Piney Woods School leaders, students visit Marshalltown Friday
T-R PHOTO BY ROBERT MAHARRY — A group of 10 seniors from the Piney Woods School in rural Rankin County, Miss., who are pictured alongside School President Will Crossley, Dean of Faculty Monica Crossley, Chief of Staff Renee Tillman and Marshalltown Mayor Joel Greer, toured the community on Friday and posed for a photo outside of Franklin Elementary School. Laurence C. Jones, the founder of Piney Woods, was the first African-American to graduate from Marshalltown High School in 1903.
Laurence C. Jones made history as the first Black student to graduate from Marshalltown High School in 1903, and he went on to become a pioneer in the field of education, eventually founding the Piney Woods School in rural Rankin County, Miss. and, in a legendary story that still lives on today, not only talking Ku Klux Klan members out of lynching him in 1918 but in turn convincing them to contribute money to benefit the school, his passion project.
Piney Woods, an independent 9-12 boarding school serving primarily Black students from across the U.S. and Africa, continues in its mission to this day, and on Friday, a group of 10 seniors along with School President Will Crossley, his wife Monica, the dean of faculty, and Chief of Staff Renee Tillman visited Marshalltown and met Mayor Joel Greer, relishing the opportunity to tour their founder’s hometown — including the historic and recently reopened Marshall County Courthouse and Franklin Elementary School, which housed the high school when Jones graduated — and enjoy a meal at the Tremont Italian Grille.
“When (Will) first mentioned it and said we can go to Marshalltown, I got excited just because of knowing that that is how Piney Woods got started because the founder came from here,” Tillman said. “So for me, that was the whole purpose of this trip. I mean, I’m excited about all the other places that we got to go to, but being able to come here, it’s like a connection and a bond. I’ve been at Piney Woods for over 36 years now, and no one that I know of has been here. So you know, I was just excited and excited for the kids because it connects their present and their future with the past.”
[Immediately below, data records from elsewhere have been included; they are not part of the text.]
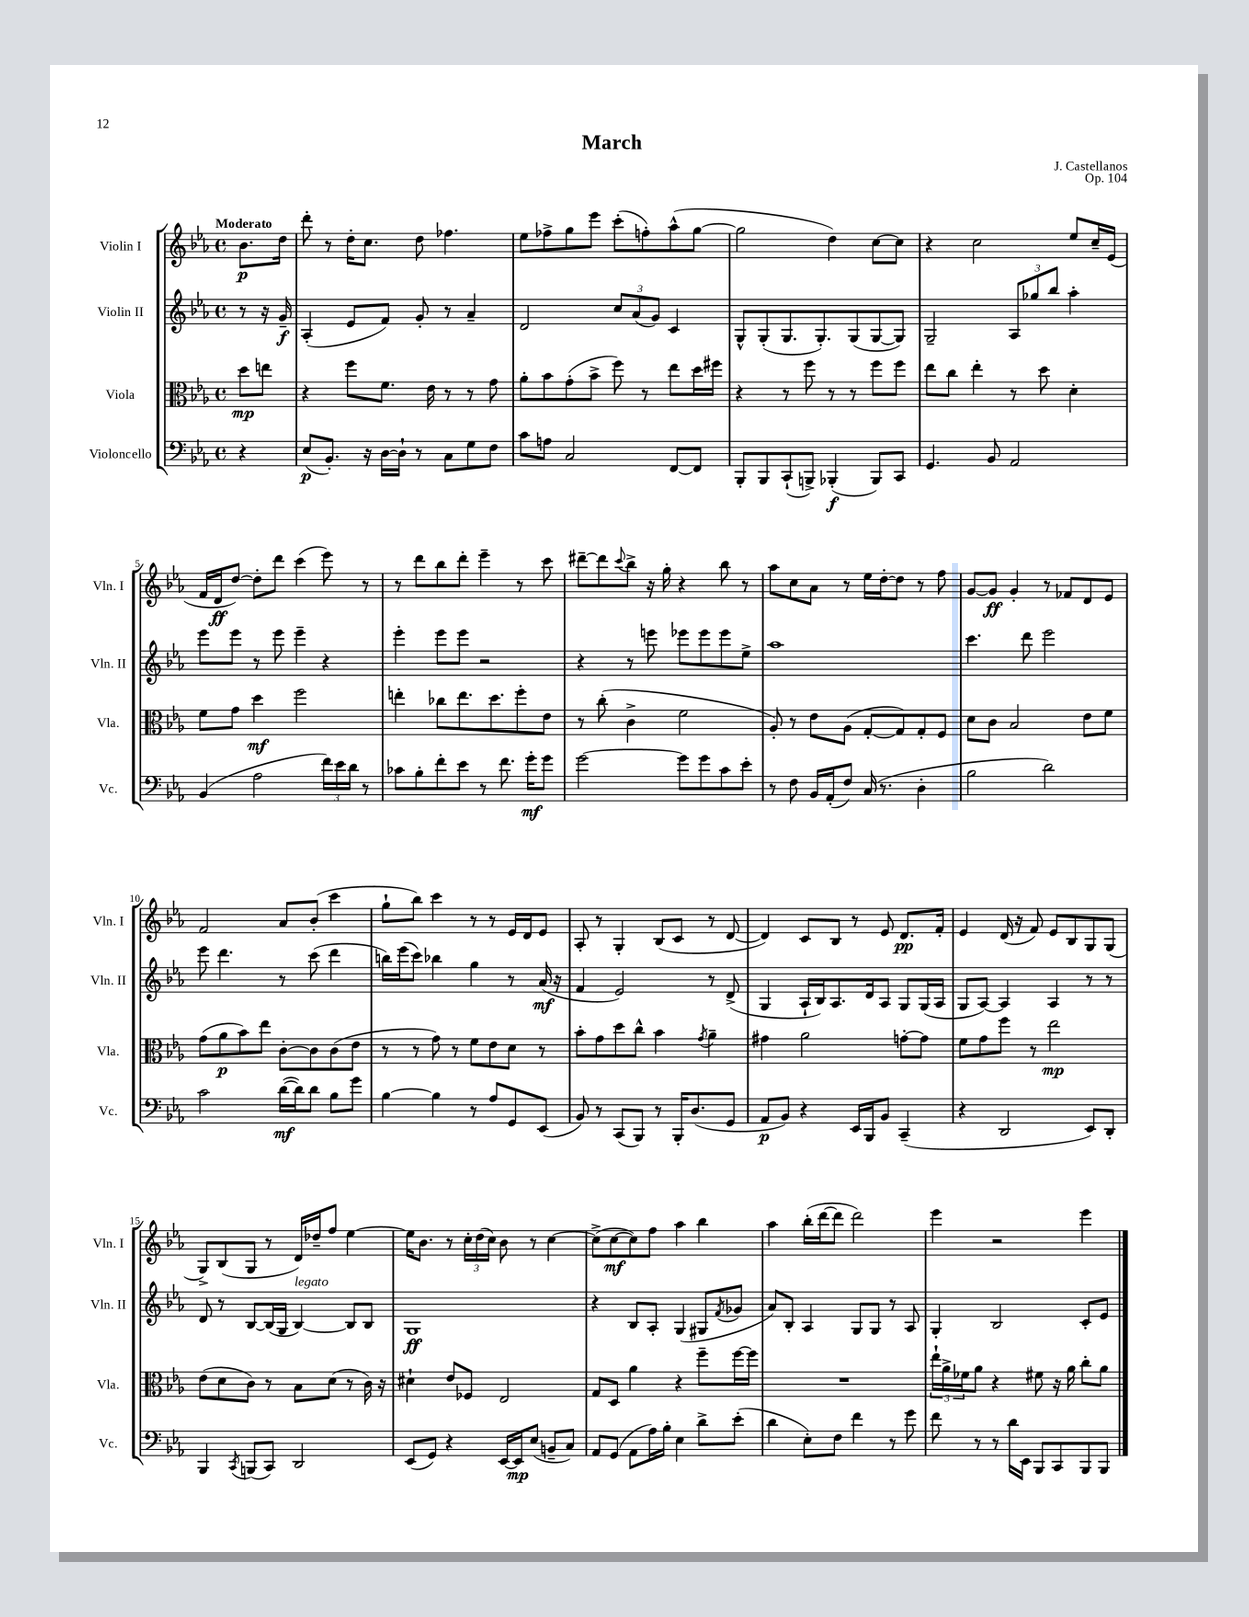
\header { title = "March" composer = "J. Castellanos" opus = "Op. 104" }
<<
\new StaffGroup <<
\new Staff = "s0" \with { instrumentName = "Violin I" shortInstrumentName = "Vln. I" } {
    \clef treble \key ees \major \defaultTimeSignature \time 4/4 \partial 4 \tempo "Moderato"
    bes'8.\p d''16 |
    d'''8-. r8 d''16-. c''8. d''8 fes''4. |
    ees''8 fes''8-> g''8 ees'''8 c'''8-.( f''8-.) aes''8-^( g''8~ |
    g''2 d''4) c''8~ c''8 |
    r4 c''2 ees''8 c''16-- ees'16( |
    f'16 d'16\ff d''8~) d''8-. d'''8 c'''4( ees'''8) r8 |
    r8 d'''8 bes''8 d'''8-. ees'''4-- r8 c'''8 |
    dis'''8~-- dis'''8 \appoggiatura { c'''8 } bes''8-> r16 g''16-. r4 bes''8 r8 |
    aes''8 c''8 aes'8 r8 ees''16 d''16~-. d''8 r8 f''8 |
    g'8~ g'8\ff g'4-. r8 fes'8 d'8 ees'8 |
    f'2 aes'8 bes'8-.( c'''4 |
    g''8-! bes''8) c'''4 r8 r8 ees'16 d'16 ees'8 |
    aes8-. r8 g4-. bes8( c'8 r8 d'8~ |
    d'4) c'8 bes8 r8 ees'8 d'8.\pp f'16-. |
    ees'4 d'16( r16 f'8) ees'8 bes8 g8 g8( |
    g8->) bes8( g8 r8 d'16) des''16-- f''8 ees''4~ |
    ees''16 bes'8. r8 \tuplet 3/2 { c''16-. d''16( c''16) } bes'8 r8 c''4~ |
    c''8->( c''8~\mf c''8) f''8 aes''4 bes''4 |
    aes''4 bes''16-.( d'''16~ d'''8 d'''2) |
    ees'''4 r2 ees'''4 \bar "|." |
}
\new Staff = "s1" \with { instrumentName = "Violin II" shortInstrumentName = "Vln. II" } {
    \clef treble \key ees \major \defaultTimeSignature \time 4/4 \partial 4
    r8 r16 g'16--\f |
    aes4-.( ees'8 f'8) g'8-. r8 aes'4-- |
    d'2 \tuplet 3/2 { c''8 aes'8( g'8) } c'4 |
    g8-^ g8-.( g8. g8.-.) g8( g8~ g8) |
    g2-- \tuplet 3/2 { aes8 ges''8 bes''8 } aes''4-. |
    ees'''8 ees'''8 r8 ees'''8 ees'''4-- r4 |
    ees'''4-. ees'''8 ees'''8 r2 |
    r4 r8 e'''8 ees'''8 ees'''8 ees'''8 ees''8-> |
    aes''1 |
    c'''4. d'''8 ees'''2 |
    ees'''8 d'''4. r8 c'''8( d'''4 |
    b''16) ees'''16( c'''8) bes''4 g''4 r8 aes'16\mf( r16 |
    f'4 ees'2) r8 d'8->( |
    g4 aes16-! bes16) aes8. d'16 aes8 g8 g16( aes16 |
    g8 aes8~) aes4 aes4 r8 r8 |
    d'8 r8 bes8~ bes16( g16 bes4~^\markup { \italic "legato" }) bes8 bes8 |
    g1\ff |
    r4 bes8 aes8-. g4( gis8 \acciaccatura { f'8 } ges'8 |
    aes'8) bes8-. aes4 g8 g8 r8 aes8 |
    g4-. bes2 c'8-. ees'8 \bar "|." |
}
\new Staff = "s2" \with { instrumentName = "Viola" shortInstrumentName = "Vla." } {
    \clef alto \key ees \major \defaultTimeSignature \time 4/4 \partial 4
    d''8\mp e''8 |
    r4 f''8 f'8. ees'16 r8 r8 g'8 |
    aes'8-. bes'8 g'8-.( bes'8-> f''8) r8 ees''8 d''16 fis''16 |
    r4 r8 f''8 r8 r8 f''8 f''8 |
    ees''8 c''8 ees''4-. r8 d''8 d'4-. |
    f'8 g'8 d''4\mf f''2 |
    e''4-. ces''8 e''8. d''8. f''8-. ees'8 |
    r8 c''8-.( c'4-> f'2 |
    aes8-.) r8 ees'8 aes8( g8~-. g8) g8-. f8 |
    d'8 c'8 bes2 ees'8 f'8 |
    g'8( aes'8\p bes'8) ees''8 c'8~-. c'8 c'8( ees'8 |
    r8 r8 g'8) r8 f'8 ees'8 d'8 r8 |
    bes'8-. g'8 d''8 c''8-^ bes'4 \acciaccatura { g'8 } aes'4-- |
    gis'4 aes'2 g'8~-. g'8 |
    f'8 g'8 f''8 r8 ees''2\mp |
    ees'8( d'8 c'8) r8 bes8 d'8( r8 c'16) r16 |
    dis'4-! ees'8 fes8 ees2 |
    g8 d8 aes'4 r4 f''8-- f''16~ f''16 |
    R1 |
    \tuplet 3/2 { ees''16-! aes'16-> fes'16 } aes'8 r4 fis'8 r16 aes'16 c''8-. aes'8 \bar "|." |
}
\new Staff = "s3" \with { instrumentName = "Violoncello" shortInstrumentName = "Vc." } {
    \clef bass \key ees \major \defaultTimeSignature \time 4/4 \partial 4
    r4 |
    ees8\p( bes,8.-.) r16 d16~ d16-! r8 c8 g8 f8 |
    c'8 a8 c2 f,8~ f,8 |
    bes,,8-. bes,,8 c,8-!( b,,8->) bes,,4-.\f( bes,,8) c,8 |
    g,4. bes,8 aes,2 |
    bes,4( aes2 \tuplet 3/2 { f'16) ees'16 d'16 } r8 |
    ces'8 bes8-. f'8-. ees'8 r8 f'8. g'16-.\mf g'8 |
    g'2~ g'8 g'8 c'8 ees'8-. |
    r8 f8 bes,16 aes,16-.( f8) c16( r8. d4-. |
    bes2 d'2) |
    c'2 d'16~\mf( d'16) d'8 bes8 g'8 |
    bes4~ bes4 r8 aes8 g,8 ees,8( |
    bes,8) r8 c,8( bes,,8) r8 bes,,16-. d8.( g,8 |
    aes,8\p bes,8) r4 ees,16 bes,,16 bes,8 c,4--( |
    r4 d,2 ees,8) d,8-. |
    bes,,4 \acciaccatura { c,8 } b,,8( c,8) d,2 |
    ees,8( g,8) r4 ees,16~ ees,16\mp ees8( b,8-- c8) |
    aes,8 g,8( aes,8 aes16) bes16-. ees4 d'8-> ees'8-.( |
    d'4 ees8-.) f8 f'4 r8 g'8 |
    f'8 r8 r8 d'16 ees,16 bes,,8 c,8 bes,,8 bes,,8 \bar "|." |
}
>>
>>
Monica Crossley said she was grateful for the journey Jones took to the Deep South after he graduated from the University of Iowa in 1908 — instead of accepting a teaching position at the prestigious Tuskegee Institute in Alabama, he opted instead to work at the much smaller Utica Institute in Utica, Miss. and eventually setting out to reverse the 80 percent illiteracy rate in Rankin County, which is located just south of Jackson.
“He was on a train with little or nothing. Everything he learned, he took from here so we could make opportunities for young people. And just making all the connections. It’s almost like everything’s coming to life, and it’s just remarkable,” Monica Crossley said.
Perhaps due to their preconceived notions of Iowa, Crossley and Tillman were surprised to learn that Marshalltown isn’t a “small town” in the traditional sense of the word, with nearly 28,000 residents living here. They’ve also learned lessons about agriculture as both Iowa and Mississippi have rich traditions in the field, and they were headed off to Grinnell and Des Moines for a stop at Drake University to wrap up the trip in the Hawkeye State before heading back home.
The leaders were happy to report that the students — who hail from places as wide ranging as Indianapolis, Atlanta, Charlotte and South Africa — have been engaged throughout the trip and are asking questions about how they can make an impact in their communities in the future as some of them prepare to head off to college next year.
“Now, they know there are different aspects because you have kids who want to be engineers, and now they’re seeing that there’s actually engineering in farming,” Tillman said. “They think about the mule and a plow kind of thing, but now they’ve been exposed. And just bringing them to this part of the country, a lot of them would not come this way otherwise. And so now, in their brains, they’re thinking, ‘I might want to come here.'”
Will Crossley, the first alumni of the Piney Woods School to ever serve as its president, called the experience “empowering at its core,” and he felt that it strengthened the bond between the community where Jones received his education and the one where he helped to educate so many others.
“To be able to take students to see that, and the same person built the place that they live every day. And so (the goal is) for that to be an empowering lesson for them about what’s possible regardless of the obstacles and the challenges, I think this has been the most empowering thing we’ve done in a long time,” he said. “I think that’s what I’m taking from it… The really, really interesting thing is that you never know where relationships lie and where people connect. There were connections that we haven’t fully appreciated, and so just being here, even for these few days, has been an awesome, awesome time.”
Perhaps it’s fitting, then, that one of the largest buildings on the Piney Woods campus is called Iowa Hall, and the meaning behind it isn’t lost on Crossley, whose credentials include an appointment to a Department of Education post during the Obama administration and a stint as the chief legal counsel for the Democratic National Committee.
“We’ve always had this connection with Iowa, and it’s about time that we make good on our part of it. So here we are,” he said.